Representatives from politics, health and education joined in a teleconference on Wednesday to offer vital information about COVID-19 at a time when the country is reopening between a current virus and the lack of social distancing due to protests. massive.
Jim Mangia, president and CEO of St. John’s Well Child and Family Health Center, said that since the pandemic began, there has been a contrast in the availability of tests between wealthy and poor populations – where African Americans and Latinos usually live.
Concern grows now that these same populations are taking to the streets in crowds to fight against systemic racism and police brutality.
Mangia noted that since before the pandemic, issues like access to healthy food, widespread poverty, lack of access to safe parks and places to play, and lack of access to affordable housing make it extremely difficult to meet demands for care. medical.
"And as we all know, the root of all these disparities is racism and racial justice," he said.
"We must directly acknowledge that racism is a public health crisis in itself and that the COVID-19 pandemic exposed it, even more significantly."
A few weeks ago, they began evaluating asymptomatic patients, regardless of immigration status, and exceeded 500 people per day.
"The vast majority of whom are African-American and Latino," said Mangia.
"Many of the people being tested are undocumented immigrants or are the most vulnerable, like the frontline workers who are most exposed."
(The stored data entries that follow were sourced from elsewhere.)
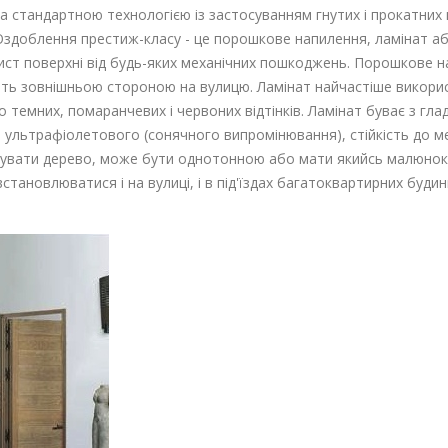
 стандартною технологією із застосуванням гнутих і прокатних 
. Оздоблення престиж-класу - це порошкове напилення, ламінат а
ист поверхні від будь-яких механічних пошкоджень. Порошкове 
ять зовнішньою стороною на вулицю. Ламінат найчастіше викорис
темних, помаранчевих і червоних відтінків. Ламінат буває з гл
о ультрафіолетового (сонячного випромінювання), стійкість до ме
увати дерево, може бути однотонною або мати якийсь малюнок. 
становлюватися і на вулиці, і в під'їздах багатоквартирних будинк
Compton among the most affected cities
Micah Ali, president of the Compton Unified School District, said the reality is that diseases like SARS and COVID-19 have put enormous stress on needy communities like Compton.
He said that from March to Monday, June 8, Compton had about 816 cases of coronavirus.
"The disproportionate impacts are due to lack of access to medical care," said Ali.
He added that authorities have consistently seen that a large number of employees in Compton are essential workers and have not stopped going to work, whether in Uber, bus or on foot.
And it's thanks to the help of St. John’s that more Compton residents have had access to get tested.
Senator Holly Mitchell added that it is well known that communities already facing low wages, pre-existing health conditions, instability of housing and food, access to medical care, more clearly showed their experience in the face of the COVID-19 pandemic.
“And so, as policy makers, we are working every day to not only think about this experience in the narrow framework of a public health pandemic, but also to recognize how all those other life experiences have exacerbated the disease for too many Angelenos. Senator Mitchell said.
She added that she is grateful that a partnership has been created with St. John’s Medical Center and the Los Angeles Unified School District (LAUSD) as these are places where people feel comfortable.
Protesters should be tested
Mangia said that the message they want to send during these difficult times of pandemic, where thousands of men and women have risen up in protest after the death of George Floyd and against systemic racism, is that everything has led to evidence of the disproportionate number of African Americans and Latinos who become infected with COVID-19 and die.
"So it is important and safe for protesters to undergo the test (to rule out the disease)," he said.
He said that at St. John’s it is their responsibility as healthcare providers to be present for Black Lives Matter protesters and for all communities of color.
"We are here to make sure they stay healthy while keeping up the pressure, so that we can finally have racial justice in the United States," said Mangia.
It is recommended that people have the test whether or not they have symptoms and after three or four days of being exposed to the disease, as it is estimated, the virus takes this time to incubate.
Mangia assured that St. John’s receives people regardless of their immigration status.